I’ve deployed a site with SIP WiFi handsets. I wouldn’t recommend it as a solution. I think the technology is still too immature. The major problems are the reliability of the WiFi network (too many things can interfere and cause dropouts) and the battery life of the handsets (generally you’re talking about an hour’s talk time and 8 hours standby time).

Also, I’ve heard from other users that if you have a number of access points deployed to cover a large area, the calls get dropped as you move from being in range of one AP to another.

[quote=“mrm00”]I’ve deployed a site with SIP WiFi handsets. I wouldn’t recommend it as a solution. I think the technology is still too immature. The major problems are the reliability of the WiFi network (too many things can interfere and cause dropouts) and the battery life of the handsets (generally you’re talking about an hour’s talk time and 8 hours standby time).

Also, I’ve heard from other users that if you have a number of access points deployed to cover a large area, the calls get dropped as you move from being in range of one AP to another.[/quote]

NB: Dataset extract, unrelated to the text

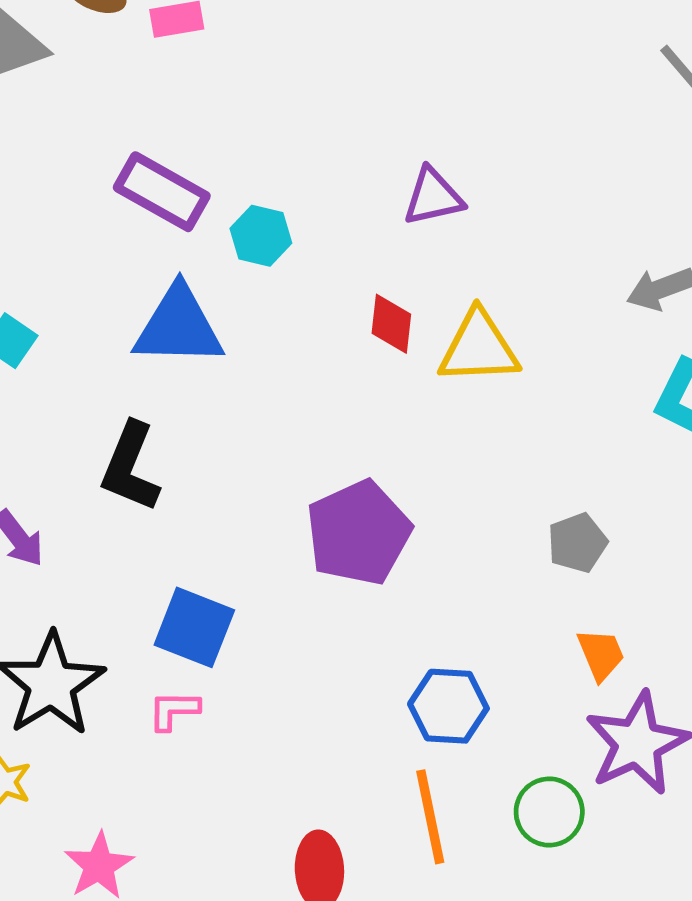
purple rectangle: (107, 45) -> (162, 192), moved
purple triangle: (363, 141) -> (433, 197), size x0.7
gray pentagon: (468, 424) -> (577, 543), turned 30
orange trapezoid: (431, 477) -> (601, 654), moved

That is indeed bad news. I am very skeptical about the current WiFi solutions. Sure there’s MIMO AP but no MIMO SIP handsets.
For the 802.11b “solution” I was thinking:

  1. AP with Range Extenders or (probably better) APs in bridge mode. They would all have high gain antennas.
  2. AP/APs with inline amplifier. I am not so sure how well this would work. They are hyped to do a good job.
    I was looking at this:
    dlink.com/products/?sec=2&pid=396
    (check out the specs)
    along with this:
    dlink.com/products/?sec=2&pid=53

And then a 500mW amplifier. I am by no means a radio connoisseur, so I might not know what I’m talking about. Would I need a few of these? Is that too much power? Will it fry some brain cells? No clue …
Any other ideas?

BTW the phone we might go with is this:
voipsupply.com/product_info. … cts_id=802

BUMP!

I think the problems is the phones and not the Wifi.

AS far as ap,s I would look at proxim we use these in our WISP and have had good luck with them. Good amps along with a good higain antenna can make all the difference in the world when it come to coverage. Placemnt is critical as to not cause interference with each other. Forget about the dlink and similiar these are good for the living room in your house but not for what you are wanting to do.